- [The problem]
Of all the lines below, return only those starting with the line holding "The kernel can" and going on through the line holding "- Start the", exactly as written.

(Items from a data source)
════════════════

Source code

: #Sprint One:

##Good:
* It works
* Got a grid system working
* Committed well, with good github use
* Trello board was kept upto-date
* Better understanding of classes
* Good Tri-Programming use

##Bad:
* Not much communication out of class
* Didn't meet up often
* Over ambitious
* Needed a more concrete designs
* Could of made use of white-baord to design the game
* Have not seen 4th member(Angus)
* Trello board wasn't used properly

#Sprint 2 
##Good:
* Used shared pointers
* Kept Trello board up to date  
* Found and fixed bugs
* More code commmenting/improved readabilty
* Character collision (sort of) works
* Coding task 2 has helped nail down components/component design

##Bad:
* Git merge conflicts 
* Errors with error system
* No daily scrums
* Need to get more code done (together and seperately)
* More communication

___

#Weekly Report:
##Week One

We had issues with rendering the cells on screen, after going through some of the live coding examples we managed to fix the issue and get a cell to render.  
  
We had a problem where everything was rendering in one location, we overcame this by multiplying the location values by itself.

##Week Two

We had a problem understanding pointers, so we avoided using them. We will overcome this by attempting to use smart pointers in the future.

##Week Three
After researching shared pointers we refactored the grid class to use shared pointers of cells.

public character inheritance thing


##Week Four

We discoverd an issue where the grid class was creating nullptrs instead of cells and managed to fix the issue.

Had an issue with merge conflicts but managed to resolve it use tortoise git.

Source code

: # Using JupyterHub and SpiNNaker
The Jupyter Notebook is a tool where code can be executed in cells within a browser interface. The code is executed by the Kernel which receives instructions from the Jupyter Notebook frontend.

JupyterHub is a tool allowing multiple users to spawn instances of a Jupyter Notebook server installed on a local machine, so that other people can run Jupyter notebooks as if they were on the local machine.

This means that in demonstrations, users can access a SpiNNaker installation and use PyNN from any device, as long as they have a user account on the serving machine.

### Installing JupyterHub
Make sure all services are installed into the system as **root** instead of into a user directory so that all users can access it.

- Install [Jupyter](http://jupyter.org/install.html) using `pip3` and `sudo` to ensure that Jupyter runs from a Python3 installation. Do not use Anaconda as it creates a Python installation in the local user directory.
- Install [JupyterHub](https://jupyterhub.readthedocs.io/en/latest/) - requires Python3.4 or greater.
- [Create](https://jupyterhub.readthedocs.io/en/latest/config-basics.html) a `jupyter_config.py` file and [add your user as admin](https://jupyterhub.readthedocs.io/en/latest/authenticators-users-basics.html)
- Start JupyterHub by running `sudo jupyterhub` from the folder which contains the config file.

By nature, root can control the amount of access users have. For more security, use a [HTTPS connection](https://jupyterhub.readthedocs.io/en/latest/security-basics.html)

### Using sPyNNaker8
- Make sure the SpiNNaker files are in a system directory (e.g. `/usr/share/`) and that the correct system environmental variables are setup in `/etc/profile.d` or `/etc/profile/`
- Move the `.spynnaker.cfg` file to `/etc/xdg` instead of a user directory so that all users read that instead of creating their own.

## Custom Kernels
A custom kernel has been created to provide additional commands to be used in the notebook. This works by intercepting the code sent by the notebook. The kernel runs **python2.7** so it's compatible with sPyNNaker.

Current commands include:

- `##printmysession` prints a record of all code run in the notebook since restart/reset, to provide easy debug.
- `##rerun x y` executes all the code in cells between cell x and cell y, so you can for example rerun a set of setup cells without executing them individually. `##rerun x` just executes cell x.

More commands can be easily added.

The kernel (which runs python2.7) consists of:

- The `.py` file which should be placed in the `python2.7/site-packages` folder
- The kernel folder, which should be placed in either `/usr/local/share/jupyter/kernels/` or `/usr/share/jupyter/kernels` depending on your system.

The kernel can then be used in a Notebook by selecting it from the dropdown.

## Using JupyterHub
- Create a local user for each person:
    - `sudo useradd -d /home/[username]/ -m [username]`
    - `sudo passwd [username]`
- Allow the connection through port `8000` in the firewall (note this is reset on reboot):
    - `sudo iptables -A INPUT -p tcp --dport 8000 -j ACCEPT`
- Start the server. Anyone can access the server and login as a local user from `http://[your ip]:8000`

════════════════

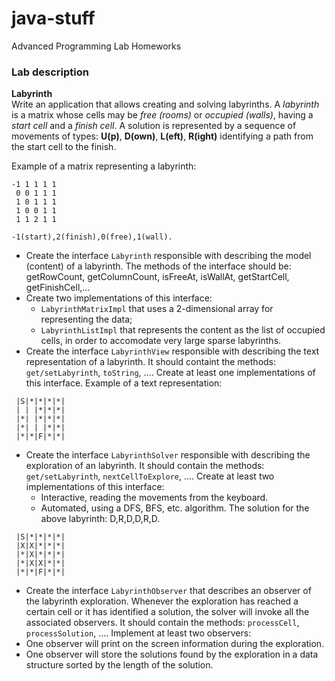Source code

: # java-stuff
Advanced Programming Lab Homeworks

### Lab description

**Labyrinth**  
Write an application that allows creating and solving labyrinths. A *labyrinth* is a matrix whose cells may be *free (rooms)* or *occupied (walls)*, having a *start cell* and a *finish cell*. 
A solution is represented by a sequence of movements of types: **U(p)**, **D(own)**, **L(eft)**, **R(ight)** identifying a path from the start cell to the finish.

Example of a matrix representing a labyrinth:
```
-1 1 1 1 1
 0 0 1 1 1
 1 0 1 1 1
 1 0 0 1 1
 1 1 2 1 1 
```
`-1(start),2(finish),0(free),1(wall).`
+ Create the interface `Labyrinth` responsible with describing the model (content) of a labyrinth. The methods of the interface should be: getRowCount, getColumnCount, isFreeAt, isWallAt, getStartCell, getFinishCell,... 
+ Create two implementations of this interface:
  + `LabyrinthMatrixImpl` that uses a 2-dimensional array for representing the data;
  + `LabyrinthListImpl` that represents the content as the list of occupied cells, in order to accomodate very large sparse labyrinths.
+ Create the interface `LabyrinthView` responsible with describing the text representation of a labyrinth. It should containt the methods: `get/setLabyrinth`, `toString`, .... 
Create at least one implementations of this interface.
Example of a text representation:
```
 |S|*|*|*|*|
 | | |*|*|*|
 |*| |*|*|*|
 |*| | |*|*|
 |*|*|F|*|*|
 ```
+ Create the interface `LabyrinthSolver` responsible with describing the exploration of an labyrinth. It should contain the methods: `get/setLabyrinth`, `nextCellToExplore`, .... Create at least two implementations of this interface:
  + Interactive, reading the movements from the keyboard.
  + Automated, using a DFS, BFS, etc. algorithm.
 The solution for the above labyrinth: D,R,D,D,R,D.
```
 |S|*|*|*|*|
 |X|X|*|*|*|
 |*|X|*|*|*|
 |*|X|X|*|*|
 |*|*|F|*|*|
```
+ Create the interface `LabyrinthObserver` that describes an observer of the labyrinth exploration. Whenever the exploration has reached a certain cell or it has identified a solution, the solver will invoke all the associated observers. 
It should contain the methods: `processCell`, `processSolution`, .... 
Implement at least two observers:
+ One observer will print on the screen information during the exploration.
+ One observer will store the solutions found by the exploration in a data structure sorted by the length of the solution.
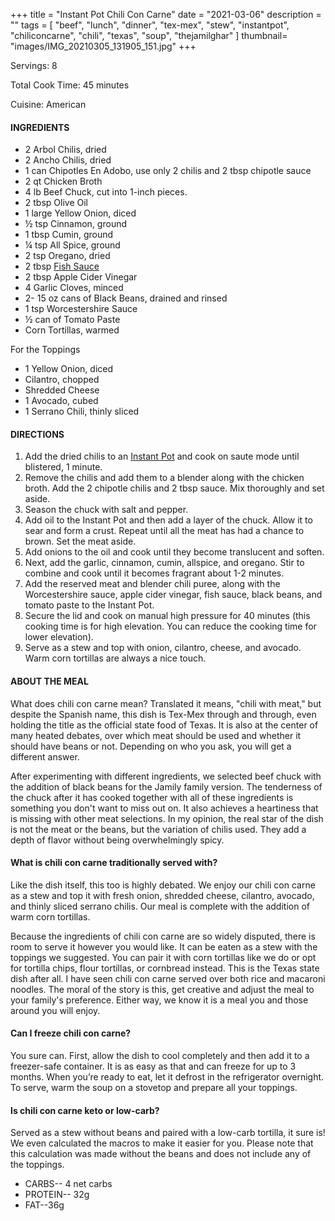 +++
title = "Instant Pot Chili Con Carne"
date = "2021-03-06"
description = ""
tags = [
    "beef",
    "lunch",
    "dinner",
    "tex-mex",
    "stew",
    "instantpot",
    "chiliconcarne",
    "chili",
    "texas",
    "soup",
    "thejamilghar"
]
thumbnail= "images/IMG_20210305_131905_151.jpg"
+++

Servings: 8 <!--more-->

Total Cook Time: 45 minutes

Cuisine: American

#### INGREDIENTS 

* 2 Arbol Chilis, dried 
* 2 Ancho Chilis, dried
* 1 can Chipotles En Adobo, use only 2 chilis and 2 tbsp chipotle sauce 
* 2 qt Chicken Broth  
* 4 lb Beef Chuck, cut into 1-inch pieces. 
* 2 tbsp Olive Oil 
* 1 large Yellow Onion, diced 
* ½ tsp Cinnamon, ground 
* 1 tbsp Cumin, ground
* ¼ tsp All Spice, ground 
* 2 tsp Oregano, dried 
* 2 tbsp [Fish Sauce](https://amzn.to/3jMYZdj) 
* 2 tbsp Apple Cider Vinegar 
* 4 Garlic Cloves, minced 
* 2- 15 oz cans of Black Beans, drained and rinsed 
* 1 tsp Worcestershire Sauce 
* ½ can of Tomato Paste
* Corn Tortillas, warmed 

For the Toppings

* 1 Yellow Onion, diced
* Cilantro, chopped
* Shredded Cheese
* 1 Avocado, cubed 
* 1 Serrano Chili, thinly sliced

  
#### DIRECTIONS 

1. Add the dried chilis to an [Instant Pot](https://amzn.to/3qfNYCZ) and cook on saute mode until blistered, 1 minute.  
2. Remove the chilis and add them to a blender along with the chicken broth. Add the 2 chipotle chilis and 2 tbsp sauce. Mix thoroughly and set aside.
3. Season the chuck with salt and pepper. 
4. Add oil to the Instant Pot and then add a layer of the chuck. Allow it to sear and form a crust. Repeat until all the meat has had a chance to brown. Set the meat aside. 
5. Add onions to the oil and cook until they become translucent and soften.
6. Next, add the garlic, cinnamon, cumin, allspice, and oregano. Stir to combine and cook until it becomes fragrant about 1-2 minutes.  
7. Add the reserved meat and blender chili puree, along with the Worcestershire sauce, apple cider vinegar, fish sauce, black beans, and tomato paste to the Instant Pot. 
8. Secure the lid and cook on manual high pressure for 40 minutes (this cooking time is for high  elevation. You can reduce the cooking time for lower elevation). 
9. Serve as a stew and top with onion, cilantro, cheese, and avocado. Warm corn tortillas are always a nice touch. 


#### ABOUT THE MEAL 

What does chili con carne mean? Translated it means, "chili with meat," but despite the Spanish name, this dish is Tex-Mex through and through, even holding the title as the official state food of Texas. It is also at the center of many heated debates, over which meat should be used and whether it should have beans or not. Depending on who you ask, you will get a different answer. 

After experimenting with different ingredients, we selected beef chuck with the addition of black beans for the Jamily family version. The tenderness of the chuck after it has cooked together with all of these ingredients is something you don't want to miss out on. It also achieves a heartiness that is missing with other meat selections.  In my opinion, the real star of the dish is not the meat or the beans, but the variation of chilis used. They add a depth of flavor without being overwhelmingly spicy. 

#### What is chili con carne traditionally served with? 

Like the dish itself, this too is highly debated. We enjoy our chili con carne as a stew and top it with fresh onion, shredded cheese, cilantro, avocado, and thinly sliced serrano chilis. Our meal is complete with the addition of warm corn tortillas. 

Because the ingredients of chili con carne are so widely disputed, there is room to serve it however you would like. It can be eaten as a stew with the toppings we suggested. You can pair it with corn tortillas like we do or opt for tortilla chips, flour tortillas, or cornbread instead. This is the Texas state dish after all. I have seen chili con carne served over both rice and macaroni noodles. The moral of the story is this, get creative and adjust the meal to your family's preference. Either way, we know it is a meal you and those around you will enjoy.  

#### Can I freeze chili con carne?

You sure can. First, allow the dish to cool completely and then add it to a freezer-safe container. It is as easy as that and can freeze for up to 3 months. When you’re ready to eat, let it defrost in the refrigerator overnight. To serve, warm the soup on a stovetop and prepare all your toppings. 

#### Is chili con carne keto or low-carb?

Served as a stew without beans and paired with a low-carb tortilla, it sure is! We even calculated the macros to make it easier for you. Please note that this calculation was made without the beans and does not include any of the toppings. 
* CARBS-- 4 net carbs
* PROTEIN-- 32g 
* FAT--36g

════════════════

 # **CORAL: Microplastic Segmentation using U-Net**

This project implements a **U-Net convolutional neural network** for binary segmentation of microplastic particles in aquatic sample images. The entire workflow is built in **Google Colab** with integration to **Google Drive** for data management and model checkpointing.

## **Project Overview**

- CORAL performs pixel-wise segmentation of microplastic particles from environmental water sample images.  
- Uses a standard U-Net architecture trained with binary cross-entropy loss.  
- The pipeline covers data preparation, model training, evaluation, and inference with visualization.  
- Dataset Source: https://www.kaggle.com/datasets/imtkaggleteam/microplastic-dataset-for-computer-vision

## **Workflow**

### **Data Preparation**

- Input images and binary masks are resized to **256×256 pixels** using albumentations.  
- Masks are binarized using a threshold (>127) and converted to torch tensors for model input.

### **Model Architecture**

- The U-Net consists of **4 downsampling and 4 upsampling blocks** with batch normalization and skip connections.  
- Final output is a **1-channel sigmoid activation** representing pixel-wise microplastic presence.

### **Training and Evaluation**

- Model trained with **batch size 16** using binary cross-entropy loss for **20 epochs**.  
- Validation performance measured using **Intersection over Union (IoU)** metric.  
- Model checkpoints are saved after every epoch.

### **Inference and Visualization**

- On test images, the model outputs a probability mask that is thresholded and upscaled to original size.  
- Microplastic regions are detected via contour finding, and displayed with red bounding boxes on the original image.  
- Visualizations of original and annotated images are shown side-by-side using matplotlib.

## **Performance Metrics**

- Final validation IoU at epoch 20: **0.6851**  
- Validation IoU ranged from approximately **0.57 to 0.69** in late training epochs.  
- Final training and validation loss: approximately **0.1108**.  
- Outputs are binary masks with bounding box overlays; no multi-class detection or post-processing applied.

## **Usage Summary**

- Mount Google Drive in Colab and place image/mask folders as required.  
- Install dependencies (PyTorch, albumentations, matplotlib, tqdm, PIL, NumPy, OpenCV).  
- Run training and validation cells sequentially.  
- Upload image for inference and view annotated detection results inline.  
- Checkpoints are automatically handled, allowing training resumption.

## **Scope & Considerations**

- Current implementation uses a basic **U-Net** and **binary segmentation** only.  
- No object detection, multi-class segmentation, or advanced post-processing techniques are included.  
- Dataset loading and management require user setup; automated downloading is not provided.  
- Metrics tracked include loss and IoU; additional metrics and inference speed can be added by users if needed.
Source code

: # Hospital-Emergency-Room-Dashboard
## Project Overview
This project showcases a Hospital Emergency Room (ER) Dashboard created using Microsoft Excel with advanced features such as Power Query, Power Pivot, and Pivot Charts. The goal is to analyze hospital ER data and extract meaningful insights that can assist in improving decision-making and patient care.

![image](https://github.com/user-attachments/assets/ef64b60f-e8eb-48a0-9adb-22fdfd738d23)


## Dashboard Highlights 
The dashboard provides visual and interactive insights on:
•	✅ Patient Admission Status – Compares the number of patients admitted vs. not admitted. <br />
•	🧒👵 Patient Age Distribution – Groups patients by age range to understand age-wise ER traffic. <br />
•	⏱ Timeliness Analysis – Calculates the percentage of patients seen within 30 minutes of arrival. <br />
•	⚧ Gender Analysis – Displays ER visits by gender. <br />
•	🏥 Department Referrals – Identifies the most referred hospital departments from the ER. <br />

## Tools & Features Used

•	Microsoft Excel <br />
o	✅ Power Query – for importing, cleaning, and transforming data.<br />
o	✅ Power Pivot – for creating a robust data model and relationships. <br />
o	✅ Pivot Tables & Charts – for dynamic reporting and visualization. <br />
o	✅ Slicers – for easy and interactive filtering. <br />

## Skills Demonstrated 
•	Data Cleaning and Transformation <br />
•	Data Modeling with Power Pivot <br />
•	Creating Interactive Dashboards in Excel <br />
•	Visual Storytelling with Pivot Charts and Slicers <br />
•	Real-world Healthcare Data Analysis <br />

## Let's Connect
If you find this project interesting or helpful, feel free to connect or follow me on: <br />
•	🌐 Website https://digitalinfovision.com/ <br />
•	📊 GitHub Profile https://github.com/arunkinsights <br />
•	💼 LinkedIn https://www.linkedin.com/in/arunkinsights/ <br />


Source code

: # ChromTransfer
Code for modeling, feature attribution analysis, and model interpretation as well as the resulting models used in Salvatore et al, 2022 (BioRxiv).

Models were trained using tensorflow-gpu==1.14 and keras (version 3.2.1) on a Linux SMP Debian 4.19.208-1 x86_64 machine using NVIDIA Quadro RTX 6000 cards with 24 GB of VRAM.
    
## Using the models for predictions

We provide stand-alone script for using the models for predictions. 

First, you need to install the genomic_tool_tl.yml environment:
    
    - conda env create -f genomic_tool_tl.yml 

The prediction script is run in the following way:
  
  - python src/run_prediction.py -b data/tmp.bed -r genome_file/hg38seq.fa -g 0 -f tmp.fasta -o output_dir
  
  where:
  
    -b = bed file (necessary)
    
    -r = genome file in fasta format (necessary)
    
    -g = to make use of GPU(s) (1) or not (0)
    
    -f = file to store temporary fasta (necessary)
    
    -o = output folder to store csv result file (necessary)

════════════════

- [Your solution]
The kernel can then be used in a Notebook by selecting it from the dropdown.

## Using JupyterHub
- Create a local user for each person:
    - `sudo useradd -d /home/[username]/ -m [username]`
    - `sudo passwd [username]`
- Allow the connection through port `8000` in the firewall (note this is reset on reboot):
    - `sudo iptables -A INPUT -p tcp --dport 8000 -j ACCEPT`
- Start the server. Anyone can access the server and login as a local user from `http://[your ip]:8000`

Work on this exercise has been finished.